Und damit meint er mehr als unsere völlig närrisch gewordene Konsumgesellschaft. Das klingt in seinen Predigten immer wieder an. Denn wenn eine Gesellschaft derart verschwenderisch ist wie die unsere, dann wirft sie auch das weg, was sie eigentlich bewahren sollte: die gesamte einmalige Schöpfung. Und – was genauso schlimm ist – die Liebe und Achtung vor den Mitmenschen.

Und auch am 23. April sprach er das Grundthema an in einer Generalaudienz. Scheinbar auch wieder nur so eine schöne fabelhafte Stelle aus der Bibel, als die Frauen das Grab Jesu geöffnet finden und die Engel ihnen zurufen: “Was sucht ihr den Lebendigen bei den Toten?”

Aber Franziskus ist keiner, der sich auch nur einen Moment mit Totenkulten aufhält. Er liest die doppelte Botschaft so, wie sie dasteht und münzt sie auf unsere Welt, in der – für die, die nicht blind sind, ist es ja unübersehbar – das Tote regiert: “Wie oft suchen wir das Leben bei den toten Dingen, bei den Dingen, die kein Leben schenken können …”

Die Mahnung bräuchten wir, sagt er, “wenn wir uns in irgendeiner Form von Egoismus oder Selbstgefälligkeit verschließen; wenn wir uns von den weltlichen Mächten und von den Dingen dieser Welt verführen lassen und Gott und den Nächsten vergessen; wenn wir unsere Hoffnungen in weltliche Eitelkeiten, Geld, Erfolg setzen.” (Generalaudienz am 23. April 2014)

> _Gestellte Aufgabe A_:
Übernimm aus dem Auszug über die Predigten von Franziskus wortgetreu den Abschnitt von „Aber Franziskus ist“ bis einschließlich „23. April 2014)“.
> _Gestellte Aufgabe B_:
An welchem Datum fand laut dem Auszug über die Predigten von Franziskus die dort genannte Generalaudienz statt?

> _Gezeigte Auflistung_:

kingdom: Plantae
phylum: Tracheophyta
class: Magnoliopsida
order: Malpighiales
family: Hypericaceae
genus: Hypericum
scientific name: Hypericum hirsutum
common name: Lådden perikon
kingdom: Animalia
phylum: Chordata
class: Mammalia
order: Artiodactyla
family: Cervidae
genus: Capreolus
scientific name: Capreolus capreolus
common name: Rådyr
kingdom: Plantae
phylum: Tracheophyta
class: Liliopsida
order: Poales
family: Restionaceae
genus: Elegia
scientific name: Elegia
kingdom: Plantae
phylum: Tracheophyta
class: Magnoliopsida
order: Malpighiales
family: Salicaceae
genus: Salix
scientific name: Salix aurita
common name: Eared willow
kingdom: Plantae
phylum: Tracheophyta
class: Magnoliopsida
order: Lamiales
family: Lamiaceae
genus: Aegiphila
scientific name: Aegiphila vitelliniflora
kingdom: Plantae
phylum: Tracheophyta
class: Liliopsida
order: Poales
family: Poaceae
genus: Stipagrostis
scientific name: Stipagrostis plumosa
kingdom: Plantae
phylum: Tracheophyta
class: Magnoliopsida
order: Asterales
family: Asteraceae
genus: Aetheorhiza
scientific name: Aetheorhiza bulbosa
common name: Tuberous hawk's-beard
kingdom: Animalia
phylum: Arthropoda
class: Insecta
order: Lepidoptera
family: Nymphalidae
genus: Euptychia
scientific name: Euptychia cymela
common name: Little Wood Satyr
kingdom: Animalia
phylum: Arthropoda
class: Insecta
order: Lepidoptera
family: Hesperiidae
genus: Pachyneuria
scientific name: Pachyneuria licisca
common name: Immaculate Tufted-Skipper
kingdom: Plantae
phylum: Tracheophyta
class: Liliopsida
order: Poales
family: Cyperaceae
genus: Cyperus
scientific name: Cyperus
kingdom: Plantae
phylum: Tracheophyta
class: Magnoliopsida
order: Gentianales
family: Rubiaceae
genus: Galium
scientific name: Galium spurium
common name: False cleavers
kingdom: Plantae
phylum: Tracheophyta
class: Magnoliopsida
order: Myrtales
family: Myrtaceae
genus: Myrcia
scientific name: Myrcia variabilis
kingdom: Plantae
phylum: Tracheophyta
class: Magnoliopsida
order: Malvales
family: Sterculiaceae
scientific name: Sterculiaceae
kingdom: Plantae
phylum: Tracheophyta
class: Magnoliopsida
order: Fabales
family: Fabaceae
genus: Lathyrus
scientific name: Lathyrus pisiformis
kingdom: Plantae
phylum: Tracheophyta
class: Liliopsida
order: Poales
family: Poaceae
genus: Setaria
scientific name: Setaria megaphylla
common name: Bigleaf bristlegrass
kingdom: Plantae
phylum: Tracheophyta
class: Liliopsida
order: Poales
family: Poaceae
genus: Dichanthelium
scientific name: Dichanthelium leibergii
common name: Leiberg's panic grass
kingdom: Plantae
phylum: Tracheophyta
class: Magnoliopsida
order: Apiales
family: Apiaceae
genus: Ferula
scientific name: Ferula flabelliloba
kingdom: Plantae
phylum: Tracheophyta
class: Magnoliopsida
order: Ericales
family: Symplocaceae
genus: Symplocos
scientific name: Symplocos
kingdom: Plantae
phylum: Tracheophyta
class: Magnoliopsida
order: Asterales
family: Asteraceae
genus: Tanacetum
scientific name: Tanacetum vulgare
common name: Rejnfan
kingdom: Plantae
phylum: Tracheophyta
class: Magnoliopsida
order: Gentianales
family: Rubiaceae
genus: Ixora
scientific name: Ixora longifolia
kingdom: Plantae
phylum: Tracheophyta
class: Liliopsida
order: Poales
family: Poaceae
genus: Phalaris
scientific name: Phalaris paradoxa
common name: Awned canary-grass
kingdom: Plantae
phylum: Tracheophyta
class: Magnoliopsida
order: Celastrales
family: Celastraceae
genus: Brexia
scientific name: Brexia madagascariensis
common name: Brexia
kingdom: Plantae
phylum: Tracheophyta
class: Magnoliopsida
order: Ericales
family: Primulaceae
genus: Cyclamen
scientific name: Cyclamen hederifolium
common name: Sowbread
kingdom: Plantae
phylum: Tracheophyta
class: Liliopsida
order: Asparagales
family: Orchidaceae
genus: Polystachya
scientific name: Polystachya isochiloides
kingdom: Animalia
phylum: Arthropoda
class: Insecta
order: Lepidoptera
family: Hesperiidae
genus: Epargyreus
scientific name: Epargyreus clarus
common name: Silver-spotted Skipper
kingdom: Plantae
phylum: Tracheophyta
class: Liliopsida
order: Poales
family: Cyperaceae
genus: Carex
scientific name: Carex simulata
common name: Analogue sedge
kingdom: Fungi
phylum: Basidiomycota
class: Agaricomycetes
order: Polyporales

> _Ergebnis A_:
Aber Franziskus ist keiner, der sich auch nur einen Moment mit Totenkulten aufhält. Er liest die doppelte Botschaft so, wie sie dasteht und münzt sie auf unsere Welt, in der – für die, die nicht blind sind, ist es ja unübersehbar – das Tote regiert: “Wie oft suchen wir das Leben bei den toten Dingen, bei den Dingen, die kein Leben schenken können …”

Die Mahnung bräuchten wir, sagt er, “wenn wir uns in irgendeiner Form von Egoismus oder Selbstgefälligkeit verschließen; wenn wir uns von den weltlichen Mächten und von den Dingen dieser Welt verführen lassen und Gott und den Nächsten vergessen; wenn wir unsere Hoffnungen in weltliche Eitelkeiten, Geld, Erfolg setzen.” (Generalaudienz am 23. April 2014)

> _Ergebnis B_:
Am 23. April 2014.